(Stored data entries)
_ _ _ _

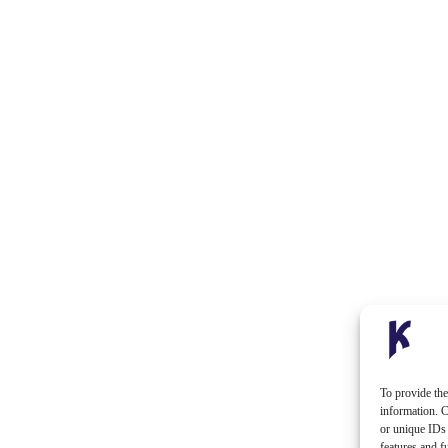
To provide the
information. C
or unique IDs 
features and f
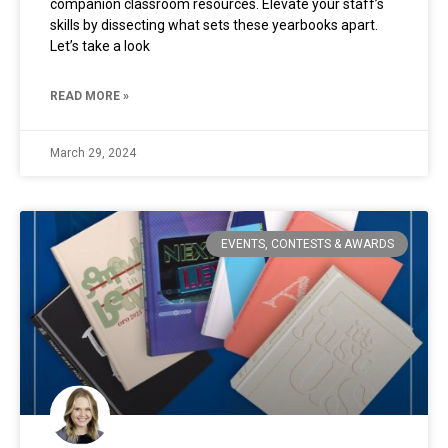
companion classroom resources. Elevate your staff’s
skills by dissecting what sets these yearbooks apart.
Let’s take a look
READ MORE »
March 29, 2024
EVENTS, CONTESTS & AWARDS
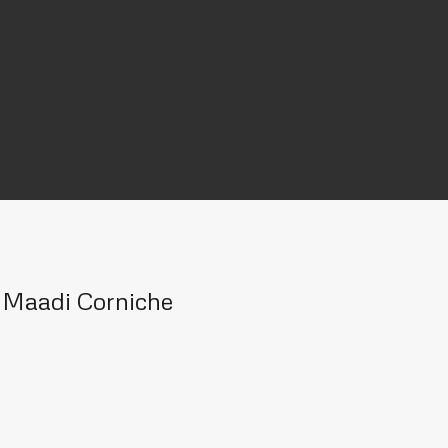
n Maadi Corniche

_ _ _ _

▶ AIM OF THE TASK
With pictures left out, repeat exactly the lines from the line bearing "features and f" through the final line of the records above.

▶ OUTPUT FOR THIS TASK
features and f
companion classroom resources. Elevate your staff’s
skills by dissecting what sets these yearbooks apart.
Let’s take a look
READ MORE »
March 29, 2024
EVENTS, CONTESTS & AWARDS
n Maadi Corniche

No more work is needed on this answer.